Dopo Mose, il ruolo della ricerca Cnr e Corila chiedono risorse

Open day nella sede dell’Arsenale con il meteorologo Luca Mercalli. Si parla di gestione della laguna e dell’aumento del livello del mare. Ai ricercatori in trent’anni solo lo 0,2 per cento dei finanziamenti
Di Alberto Vitucci

La comunità scientifica si candida ad avere un ruolo importante nella gestione del Mose. Non sempre in questi anni gli scienziati hanno potuto fare ricerche indipendenti. Adesso la conclusione dell’opera, annunciata per il giugno del 2018, pone un problema serio. Non soltanto chi gestirà la manutenzione delle paratie mobili. Ma chi ne controllerà gli effetti e condurrà il monitoraggio della laguna. Se n’è parlato ieri mattina durante l’Open day organizzata nella sede del Cnr, il Consiglio nazionale delle Ricerche, all’Arsenale. Ospite d’onore il meteorologo Luca Mercalli, che ha illustrato gli ultimi studi sul riscaldamento del pianeta e l’innalzamento previsto del livello dei mari. Anche 80 centimetri entro il 2100, mentre nel progetto Mose il dato di partenza era di 23 centimetri. Un cambio di scenario che potrebbe costringere a chiudere le dighe un giorno sì e un giorno no, con gravi danni all’equilibrio ambientale della laguna.

«Bisogna incentivare la ricerca», ha detto Pierpaolo Campostrini, direttore del Corila, consorzio di ricerca che comprende le Università e il Cnr, «la gestione del Mose sarà difficile e bisognosa di risposte a problemi molto complessi. Senza scienza non c’è salvaguardia». Una soluzione che adesso rispunta sarebbe quella ad esempio di chiudere una sola bocca di porto. Annunciata come novità dall’ingegnere Enrico Foti, catanese consulente del commissario del Consorzio Venezia Nuova Francesco Ossola. Ipotesi già avanzata nel 2007 dall’ingegner Giovanni Seminara, dell’Università di Genova, quando nel 2007 aveva bocciato le alternative al Mose. «Ma bisogna studiare queste ipotesi da un punto di vista scientifico, con adeguati modelli e finanziamenti per la ricerca», dice Campostrini, «per conoscere anche in modo previsionale ciò che accadrà dell’ecosistema lagunare».

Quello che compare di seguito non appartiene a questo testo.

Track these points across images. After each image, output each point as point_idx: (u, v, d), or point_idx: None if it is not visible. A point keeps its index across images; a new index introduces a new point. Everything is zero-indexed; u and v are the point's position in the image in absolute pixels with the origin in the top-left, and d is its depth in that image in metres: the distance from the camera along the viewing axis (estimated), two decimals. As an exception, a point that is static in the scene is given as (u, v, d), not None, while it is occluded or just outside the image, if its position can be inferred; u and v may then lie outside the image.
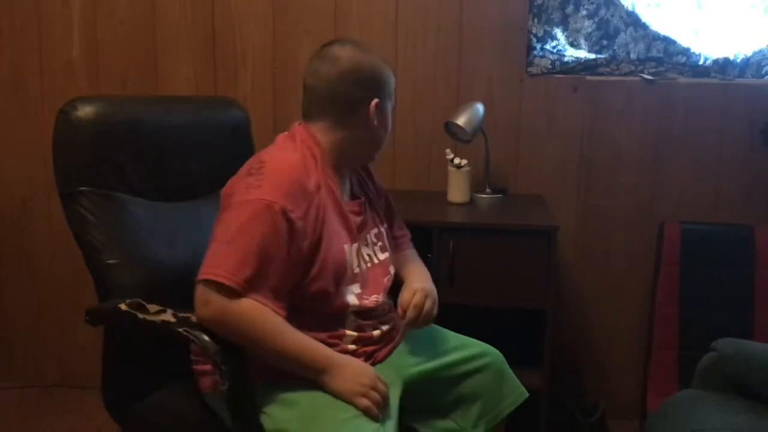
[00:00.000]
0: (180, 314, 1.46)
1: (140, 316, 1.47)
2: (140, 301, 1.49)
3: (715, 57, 2.55)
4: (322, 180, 1.57)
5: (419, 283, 1.69)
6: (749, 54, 2.55)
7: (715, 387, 1.89)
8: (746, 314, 2.44)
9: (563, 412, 2.51)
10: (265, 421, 1.48)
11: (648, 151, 2.58)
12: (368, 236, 1.70)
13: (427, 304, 1.63)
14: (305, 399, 1.47)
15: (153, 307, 1.48)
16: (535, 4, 2.55)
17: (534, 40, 2.59)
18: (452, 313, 1.84)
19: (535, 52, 2.59)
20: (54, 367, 2.96)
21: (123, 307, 1.48)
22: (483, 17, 2.57)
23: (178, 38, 2.70)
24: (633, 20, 2.56)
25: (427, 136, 2.63)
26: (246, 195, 1.46)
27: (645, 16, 2.56)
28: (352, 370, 1.49)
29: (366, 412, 1.43)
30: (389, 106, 1.69)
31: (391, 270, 1.75)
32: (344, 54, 1.62)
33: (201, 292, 1.41)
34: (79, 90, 2.75)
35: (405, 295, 1.64)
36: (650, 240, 2.60)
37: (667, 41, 2.57)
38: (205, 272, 1.41)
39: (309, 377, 1.47)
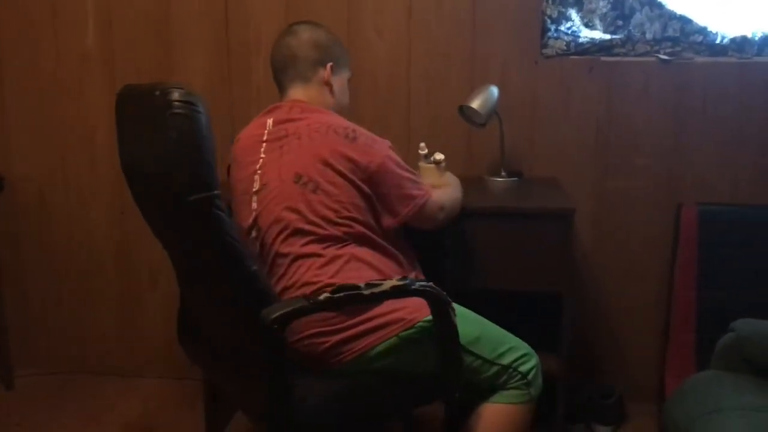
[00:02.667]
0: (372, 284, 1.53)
1: (366, 292, 1.50)
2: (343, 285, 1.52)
3: (732, 35, 2.52)
4: None
5: None
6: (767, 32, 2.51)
7: (733, 367, 1.89)
8: (765, 296, 2.41)
9: (581, 395, 2.51)
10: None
11: (665, 133, 2.56)
12: None
13: None
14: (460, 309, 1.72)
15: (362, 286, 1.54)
16: (549, -16, 2.54)
17: (548, 21, 2.56)
18: (468, 297, 1.84)
19: (550, 34, 2.57)
20: (74, 355, 2.99)
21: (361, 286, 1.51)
22: (496, -1, 2.55)
23: (192, 28, 2.70)
24: (648, 0, 2.53)
25: (442, 120, 2.62)
26: (383, 149, 1.83)
27: (661, -5, 2.53)
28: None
29: None
30: (345, 75, 2.02)
31: None
32: (302, 28, 1.96)
33: (430, 207, 1.89)
34: (95, 80, 2.77)
35: None
36: (668, 222, 2.58)
37: (684, 20, 2.54)
38: (422, 195, 1.86)
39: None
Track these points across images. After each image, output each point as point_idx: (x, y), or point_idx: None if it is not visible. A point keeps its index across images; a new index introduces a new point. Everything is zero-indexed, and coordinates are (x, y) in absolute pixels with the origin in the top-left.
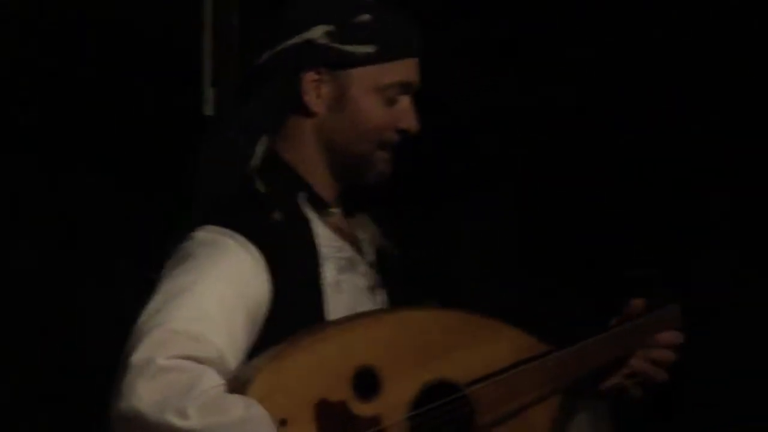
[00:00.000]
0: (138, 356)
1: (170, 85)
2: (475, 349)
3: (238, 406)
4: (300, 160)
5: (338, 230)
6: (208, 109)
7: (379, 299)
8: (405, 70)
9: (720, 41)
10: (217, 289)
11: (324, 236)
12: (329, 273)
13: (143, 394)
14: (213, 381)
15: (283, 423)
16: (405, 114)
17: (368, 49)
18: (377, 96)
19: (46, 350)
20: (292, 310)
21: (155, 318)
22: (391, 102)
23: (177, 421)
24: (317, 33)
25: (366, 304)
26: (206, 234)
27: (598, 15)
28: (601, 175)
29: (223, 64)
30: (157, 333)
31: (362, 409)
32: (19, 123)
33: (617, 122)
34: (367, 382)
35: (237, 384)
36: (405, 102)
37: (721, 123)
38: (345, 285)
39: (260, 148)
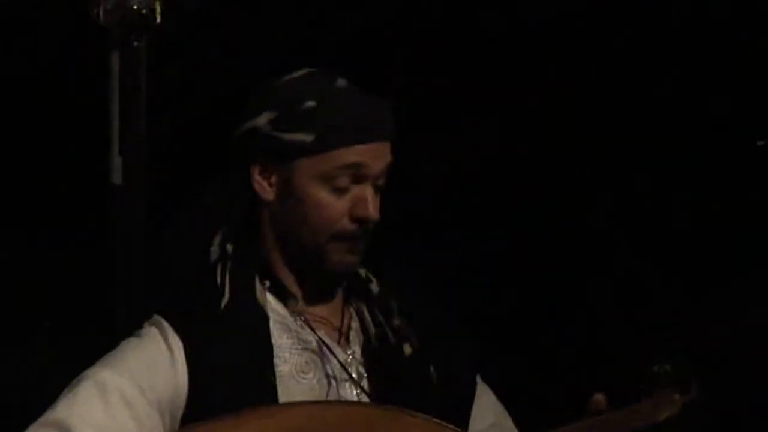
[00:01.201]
0: None
1: (78, 155)
2: None
3: None
4: (263, 250)
5: (309, 321)
6: (117, 178)
7: (350, 393)
8: (352, 156)
9: None
10: (109, 385)
11: (284, 328)
12: (283, 365)
13: None
14: None
15: None
16: (358, 202)
17: (307, 137)
18: (323, 185)
19: None
20: (220, 401)
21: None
22: (341, 191)
23: None
24: (262, 120)
25: (331, 396)
26: (146, 325)
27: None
28: None
29: (130, 133)
30: (38, 422)
31: None
32: None
33: None
34: None
35: None
36: (359, 189)
37: None
38: (303, 377)
39: (217, 239)
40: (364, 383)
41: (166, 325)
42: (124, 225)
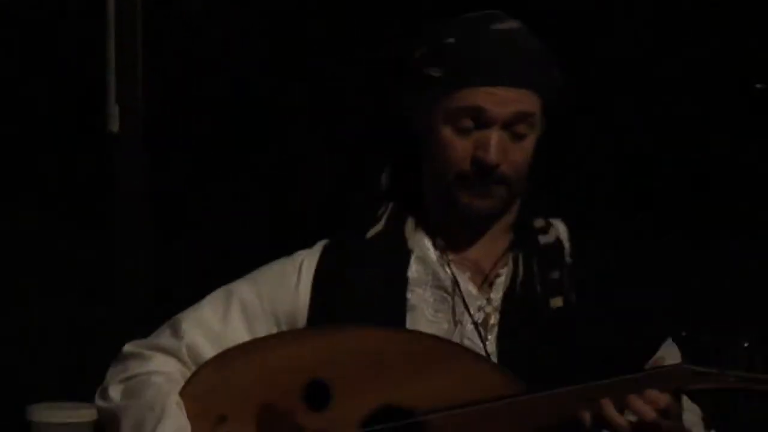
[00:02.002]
0: None
1: (77, 104)
2: (439, 377)
3: (159, 393)
4: (423, 187)
5: (454, 261)
6: (114, 126)
7: (473, 338)
8: (471, 98)
9: None
10: (237, 295)
11: (423, 264)
12: (415, 299)
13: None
14: (152, 367)
15: (222, 419)
16: (480, 145)
17: (437, 73)
18: (448, 124)
19: None
20: (340, 319)
21: None
22: (465, 132)
23: (100, 402)
24: (416, 54)
25: (455, 338)
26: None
27: None
28: None
29: (126, 82)
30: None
31: (309, 419)
32: None
33: None
34: (318, 395)
35: (190, 375)
36: (483, 133)
37: None
38: (433, 315)
39: (385, 172)
40: (494, 330)
41: (315, 248)
42: (122, 171)
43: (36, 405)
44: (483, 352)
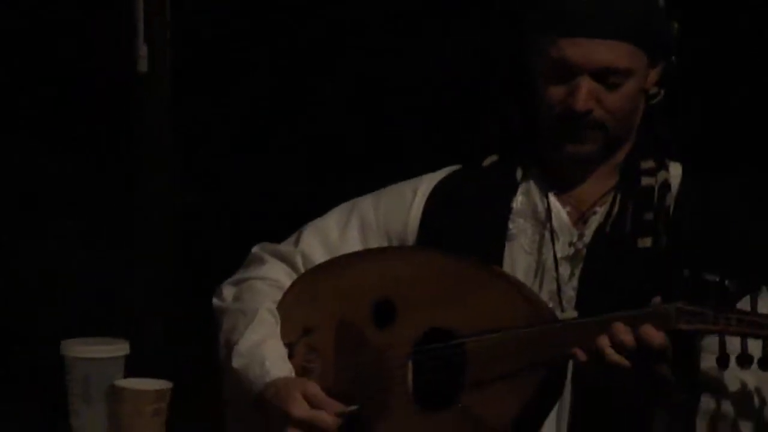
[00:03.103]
0: None
1: (106, 44)
2: (485, 303)
3: (260, 299)
4: (537, 127)
5: (556, 194)
6: (143, 66)
7: (552, 268)
8: (554, 50)
9: None
10: (359, 210)
11: (528, 195)
12: (516, 229)
13: None
14: (265, 272)
15: (307, 331)
16: (570, 92)
17: (534, 18)
18: (544, 73)
19: None
20: (447, 244)
21: None
22: (558, 79)
23: (215, 300)
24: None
25: (540, 266)
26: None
27: None
28: None
29: (154, 23)
30: None
31: (374, 335)
32: None
33: None
34: (384, 313)
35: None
36: (575, 81)
37: None
38: (526, 241)
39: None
40: (580, 265)
41: (438, 173)
42: (151, 110)
43: (68, 340)
44: (570, 287)
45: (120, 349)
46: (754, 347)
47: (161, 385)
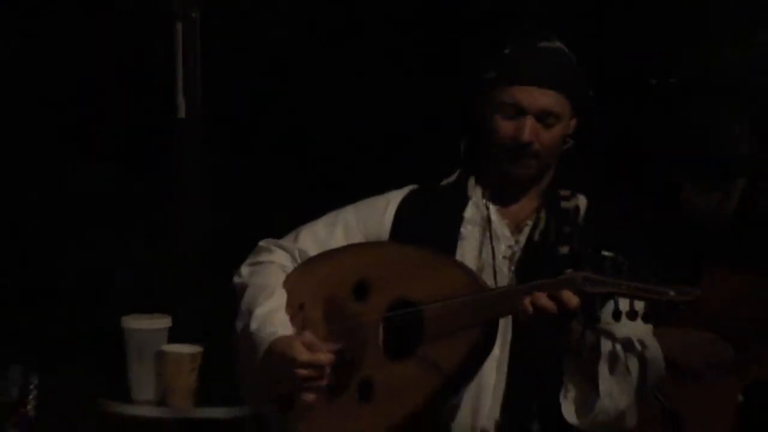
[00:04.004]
0: None
1: (150, 95)
2: (439, 279)
3: (272, 277)
4: (483, 156)
5: (497, 208)
6: (181, 113)
7: (490, 273)
8: (507, 94)
9: None
10: (342, 216)
11: (476, 208)
12: (464, 230)
13: None
14: (273, 258)
15: (301, 307)
16: (517, 127)
17: (491, 75)
18: (497, 112)
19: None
20: (410, 242)
21: None
22: (508, 118)
23: (235, 278)
24: (483, 63)
25: (483, 261)
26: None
27: None
28: None
29: (191, 78)
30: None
31: (353, 306)
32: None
33: None
34: (361, 290)
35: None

Alcuni riflessi delle opere del Mose sono già evidenti. Come l’aumento della velocità delle correnti e dell’erosione nelle aree scavate per far posto all’isola artificiale e alle spalle del Mose. Ma anche la subsidenza. Gli studiosi del Cnr veneziano hanno scoperto che il cedimento del terreno sotto il Mose è molto più accentuato di quello medio nel resto della laguna. 8 centimetri in pochi anni rispetto a due centimetri. La causa, forse l’enorme peso dei cassoni piantati sui fondali. Ma anche assestamenti delle nuove infrastrutture. Che pongono problemi rilevanti, visto che la tolleranza dichiarata dai progettisti del Mose tra un cassono e l’altro è di pochi millimetri. Chi controlla la situazione della laguna e le sue modifiche portate anche dai lavori del Mose? Una delle parole d’ordine della Legge Speciale e della salvaguardia, la “sperimentalità” è stata dimenticata. Insieme alla «gradualità e reversibilità» che la stessa Legge del 1973, dai principi ancora attuali, prescriveva per i progetti di eventuali chiusure delle bocche di porto. La spinta a finanziare la grande opera ha però travolto - a volte anche a causa della rete di corruzione - ogni dubbio. E il Mose è stato sospinto con pareri di commissioni che poi si sono rivelate coinvolte nello scandalo. I contraccolpi hanno riguardato le altre attività della salvaguardia. Tagliati i restauri, gli scavi dei rii e i fondi per la manutenzione. Ridotti a briciole i finanziamenti per la ricerca. Solo 10,3 milioni di euro del ministero e 12,7 del Corila. 23 milioni di euro in tutto in trent’anni su un totale di circa 13 miliardi. Meno dello 0,2 per cento del totale.